--- GIVEN DATA Enclosed Below ---

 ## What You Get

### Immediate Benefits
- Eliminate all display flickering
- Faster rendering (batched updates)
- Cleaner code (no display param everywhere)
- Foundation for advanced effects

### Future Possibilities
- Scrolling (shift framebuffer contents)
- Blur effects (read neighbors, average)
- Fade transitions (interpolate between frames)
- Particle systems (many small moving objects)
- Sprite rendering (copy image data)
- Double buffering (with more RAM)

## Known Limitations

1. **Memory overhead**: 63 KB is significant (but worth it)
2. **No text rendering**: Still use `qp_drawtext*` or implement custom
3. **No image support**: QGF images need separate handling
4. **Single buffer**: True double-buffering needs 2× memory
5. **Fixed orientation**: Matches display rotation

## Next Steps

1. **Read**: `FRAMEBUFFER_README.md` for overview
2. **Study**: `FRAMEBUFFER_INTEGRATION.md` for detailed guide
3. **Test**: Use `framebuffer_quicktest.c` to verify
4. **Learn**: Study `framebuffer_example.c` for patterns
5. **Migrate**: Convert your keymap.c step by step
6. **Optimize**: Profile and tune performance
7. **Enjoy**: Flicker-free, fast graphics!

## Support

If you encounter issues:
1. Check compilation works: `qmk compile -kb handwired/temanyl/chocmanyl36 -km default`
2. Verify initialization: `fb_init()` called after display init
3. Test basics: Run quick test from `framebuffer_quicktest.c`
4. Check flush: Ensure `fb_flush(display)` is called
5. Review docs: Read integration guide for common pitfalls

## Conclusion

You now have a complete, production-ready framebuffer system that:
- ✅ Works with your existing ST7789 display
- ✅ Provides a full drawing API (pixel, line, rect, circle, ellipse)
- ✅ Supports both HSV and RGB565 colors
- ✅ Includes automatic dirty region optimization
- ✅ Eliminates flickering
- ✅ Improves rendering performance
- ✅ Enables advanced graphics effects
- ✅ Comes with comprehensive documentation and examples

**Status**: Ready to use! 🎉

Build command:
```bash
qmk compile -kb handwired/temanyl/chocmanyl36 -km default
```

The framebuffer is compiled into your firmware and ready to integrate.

--- End of Enclosed GIVEN DATA ---
--- GIVEN DATA Enclosed Below ---

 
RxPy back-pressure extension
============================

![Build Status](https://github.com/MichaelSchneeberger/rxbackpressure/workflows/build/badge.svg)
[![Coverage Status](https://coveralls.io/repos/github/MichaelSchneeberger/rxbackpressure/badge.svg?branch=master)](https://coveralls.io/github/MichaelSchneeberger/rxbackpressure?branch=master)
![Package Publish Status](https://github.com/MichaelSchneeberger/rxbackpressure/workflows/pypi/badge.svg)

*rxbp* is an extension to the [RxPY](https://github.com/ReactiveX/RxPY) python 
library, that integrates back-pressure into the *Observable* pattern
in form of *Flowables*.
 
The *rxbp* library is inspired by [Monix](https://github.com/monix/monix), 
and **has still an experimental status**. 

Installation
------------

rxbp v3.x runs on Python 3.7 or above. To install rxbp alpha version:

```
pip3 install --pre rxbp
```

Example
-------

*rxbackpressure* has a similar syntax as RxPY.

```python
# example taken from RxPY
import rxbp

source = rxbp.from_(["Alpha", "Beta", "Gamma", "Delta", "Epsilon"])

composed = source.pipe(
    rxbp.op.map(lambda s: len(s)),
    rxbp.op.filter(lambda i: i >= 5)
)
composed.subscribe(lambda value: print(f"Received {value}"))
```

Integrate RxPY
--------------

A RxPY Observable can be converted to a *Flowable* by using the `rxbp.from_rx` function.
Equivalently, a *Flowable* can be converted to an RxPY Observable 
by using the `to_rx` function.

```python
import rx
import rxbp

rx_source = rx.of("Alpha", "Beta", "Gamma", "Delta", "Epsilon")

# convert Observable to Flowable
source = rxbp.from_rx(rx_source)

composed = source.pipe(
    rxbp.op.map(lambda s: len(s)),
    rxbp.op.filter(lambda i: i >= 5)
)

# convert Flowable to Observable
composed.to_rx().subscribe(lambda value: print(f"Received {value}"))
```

--- End of Enclosed GIVEN DATA ---

ACTIVITY -> Determine how many lines in the data above contain the string "library". Give nothing except the number.

SOLVED PROBLEM -> 2